### Problem set
[a] In the node removal text, what does the primary proxy do once rebalance finishes during a permanent removal?
[b] Give every section title listed at the top of the node removal text.
[c] Quote the node removal text starting at the words "To take a node" and ending after "the node off.".

- Putting a node in maintenance
- Clearing maintenance state
- Removing a node from a cluster
- Interrupt node removal
- Checking removal status
Sometimes a node has to be removed from a cluster - either temporarily (e.g., to perform maintenance tasks) or permanently. It is important to do the "removal" gracefully, via provided AIS APIs. In particular, if the node is a storage target, it contains user data that must be rebalanced to remaining clustered nodes.
Two kinds of node removal are supported:
- temporary removal, e.g. for node maintenance. In this case, the node remains in the cluster but it stops responding to client requests. Temporary removal comes in two flavors:
start-maintenance
that keeps the node running, andshutdown
that stops the node; - permanent removal, e.g. node decommission. This operation disables a node and starts moving all its objects to other targets. When rebalance finishes, the primary proxy automatically removes the node from the cluster. On leaving the cluster, the node erases its AIS metadata and optionally deletes all user data.
To take a node out of the cluster temporary while keeping it in the cluster list, put a node under maintenance (CLI):
$ ais cluster membership start-maintenance 59262t8087
Node "59262t8087" is under maintenance
Started rebalance "g1", use 'ais show job xaction g1' to monitor progress
Alternative way is to shut down the node which additionally stops all AIS services on the node after putting it under maintenance:
$ ais cluster membership shutdown 59262t8087
Node "59262t8087" is under maintenance
Started rebalance "g1", use 'ais show job xaction g1' to monitor progress
If the node is a target, after a quick preparation, the cluster starts rebalance. When the rebalance finishes, it is safe to turn the node off.

### Listed records

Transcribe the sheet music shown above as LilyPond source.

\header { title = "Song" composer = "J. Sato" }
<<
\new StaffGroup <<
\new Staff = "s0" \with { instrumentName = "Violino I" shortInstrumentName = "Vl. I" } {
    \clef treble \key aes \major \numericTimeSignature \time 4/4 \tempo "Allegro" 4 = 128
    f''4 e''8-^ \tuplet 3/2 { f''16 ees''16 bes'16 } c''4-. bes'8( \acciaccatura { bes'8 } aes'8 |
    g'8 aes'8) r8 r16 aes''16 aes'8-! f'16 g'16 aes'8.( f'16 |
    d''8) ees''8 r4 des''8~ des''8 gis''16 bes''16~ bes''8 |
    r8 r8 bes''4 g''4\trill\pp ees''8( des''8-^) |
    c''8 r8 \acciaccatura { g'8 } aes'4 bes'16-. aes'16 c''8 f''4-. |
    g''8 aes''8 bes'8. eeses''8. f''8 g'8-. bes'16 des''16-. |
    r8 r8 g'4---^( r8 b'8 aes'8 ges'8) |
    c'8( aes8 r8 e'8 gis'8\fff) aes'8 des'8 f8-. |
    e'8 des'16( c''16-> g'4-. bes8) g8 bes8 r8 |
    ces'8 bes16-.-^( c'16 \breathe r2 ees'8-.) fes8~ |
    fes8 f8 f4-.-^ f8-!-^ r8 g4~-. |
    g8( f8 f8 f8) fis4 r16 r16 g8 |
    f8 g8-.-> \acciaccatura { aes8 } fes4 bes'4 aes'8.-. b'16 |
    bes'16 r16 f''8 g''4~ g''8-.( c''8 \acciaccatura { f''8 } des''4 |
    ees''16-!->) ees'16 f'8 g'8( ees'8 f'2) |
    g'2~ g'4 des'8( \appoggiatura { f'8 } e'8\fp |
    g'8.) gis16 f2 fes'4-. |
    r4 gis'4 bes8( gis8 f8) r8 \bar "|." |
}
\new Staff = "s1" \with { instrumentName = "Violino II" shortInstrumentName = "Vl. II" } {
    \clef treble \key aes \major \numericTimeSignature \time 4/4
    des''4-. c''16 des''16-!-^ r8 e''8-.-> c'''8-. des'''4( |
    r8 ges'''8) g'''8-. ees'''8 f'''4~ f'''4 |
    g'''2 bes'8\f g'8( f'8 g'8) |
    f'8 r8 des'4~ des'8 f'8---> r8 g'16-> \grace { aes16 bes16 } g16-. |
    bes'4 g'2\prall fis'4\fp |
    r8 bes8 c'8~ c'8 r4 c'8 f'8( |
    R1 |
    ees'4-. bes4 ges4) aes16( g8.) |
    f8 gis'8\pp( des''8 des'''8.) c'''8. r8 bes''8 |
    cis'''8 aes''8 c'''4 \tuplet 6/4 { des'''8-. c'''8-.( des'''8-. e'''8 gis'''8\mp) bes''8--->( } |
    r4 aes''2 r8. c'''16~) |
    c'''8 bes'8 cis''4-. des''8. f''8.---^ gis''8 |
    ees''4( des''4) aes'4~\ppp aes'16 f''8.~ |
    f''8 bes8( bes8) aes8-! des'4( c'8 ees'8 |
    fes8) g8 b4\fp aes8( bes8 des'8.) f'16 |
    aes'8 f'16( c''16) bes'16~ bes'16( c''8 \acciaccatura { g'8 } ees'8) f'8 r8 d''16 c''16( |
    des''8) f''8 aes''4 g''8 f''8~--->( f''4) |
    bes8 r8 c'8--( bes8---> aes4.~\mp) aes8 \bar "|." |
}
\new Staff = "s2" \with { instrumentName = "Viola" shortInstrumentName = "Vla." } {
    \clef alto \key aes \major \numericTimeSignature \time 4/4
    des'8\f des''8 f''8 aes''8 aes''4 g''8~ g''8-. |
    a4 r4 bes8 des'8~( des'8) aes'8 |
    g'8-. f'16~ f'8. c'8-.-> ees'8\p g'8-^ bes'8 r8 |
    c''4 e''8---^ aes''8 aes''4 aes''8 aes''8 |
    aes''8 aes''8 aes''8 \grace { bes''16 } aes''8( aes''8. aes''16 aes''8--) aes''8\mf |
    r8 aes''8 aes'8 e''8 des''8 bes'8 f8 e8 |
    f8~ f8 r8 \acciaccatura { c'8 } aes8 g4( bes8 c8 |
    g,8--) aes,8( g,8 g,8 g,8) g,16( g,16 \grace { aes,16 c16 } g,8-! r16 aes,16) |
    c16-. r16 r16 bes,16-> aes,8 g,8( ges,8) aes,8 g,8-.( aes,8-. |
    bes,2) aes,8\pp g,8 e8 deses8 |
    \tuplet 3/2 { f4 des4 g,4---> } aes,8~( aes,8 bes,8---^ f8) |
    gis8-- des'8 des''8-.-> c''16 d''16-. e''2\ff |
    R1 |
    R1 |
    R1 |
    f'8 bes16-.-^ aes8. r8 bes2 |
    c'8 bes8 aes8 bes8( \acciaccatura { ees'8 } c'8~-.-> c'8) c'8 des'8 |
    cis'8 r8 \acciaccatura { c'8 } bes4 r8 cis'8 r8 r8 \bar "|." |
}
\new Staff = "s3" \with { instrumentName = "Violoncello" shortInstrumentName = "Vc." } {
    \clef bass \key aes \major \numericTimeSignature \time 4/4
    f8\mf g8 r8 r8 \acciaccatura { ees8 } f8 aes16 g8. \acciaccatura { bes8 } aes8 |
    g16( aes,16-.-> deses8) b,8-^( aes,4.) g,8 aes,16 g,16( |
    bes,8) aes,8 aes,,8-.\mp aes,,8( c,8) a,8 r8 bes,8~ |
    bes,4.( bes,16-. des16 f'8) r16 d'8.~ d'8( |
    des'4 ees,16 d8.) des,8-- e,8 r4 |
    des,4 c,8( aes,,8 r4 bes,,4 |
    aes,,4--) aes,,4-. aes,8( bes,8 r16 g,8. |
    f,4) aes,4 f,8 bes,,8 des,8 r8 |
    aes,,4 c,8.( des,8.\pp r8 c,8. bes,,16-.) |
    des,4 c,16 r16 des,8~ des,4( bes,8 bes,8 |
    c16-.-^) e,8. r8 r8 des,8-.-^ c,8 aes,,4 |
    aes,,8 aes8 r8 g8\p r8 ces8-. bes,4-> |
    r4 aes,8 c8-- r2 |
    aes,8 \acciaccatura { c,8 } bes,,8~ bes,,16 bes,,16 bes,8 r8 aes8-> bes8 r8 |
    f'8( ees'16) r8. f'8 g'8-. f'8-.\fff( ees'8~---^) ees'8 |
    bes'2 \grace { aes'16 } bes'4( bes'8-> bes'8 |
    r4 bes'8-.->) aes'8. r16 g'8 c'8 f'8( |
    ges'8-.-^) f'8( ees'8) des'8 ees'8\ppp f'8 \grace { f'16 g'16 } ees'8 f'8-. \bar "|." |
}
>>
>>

### Response list
[a] It automatically removes the node from the cluster.

[b]
- Putting a node in maintenance
- Clearing maintenance state
- Removing a node from a cluster
- Interrupt node removal
- Checking removal status

[c]
To take a node out of the cluster temporary while keeping it in the cluster list, put a node under maintenance (CLI):
$ ais cluster membership start-maintenance 59262t8087
Node "59262t8087" is under maintenance
Started rebalance "g1", use 'ais show job xaction g1' to monitor progress
Alternative way is to shut down the node which additionally stops all AIS services on the node after putting it under maintenance:
$ ais cluster membership shutdown 59262t8087
Node "59262t8087" is under maintenance
Started rebalance "g1", use 'ais show job xaction g1' to monitor progress
If the node is a target, after a quick preparation, the cluster starts rebalance. When the rebalance finishes, it is safe to turn the node off.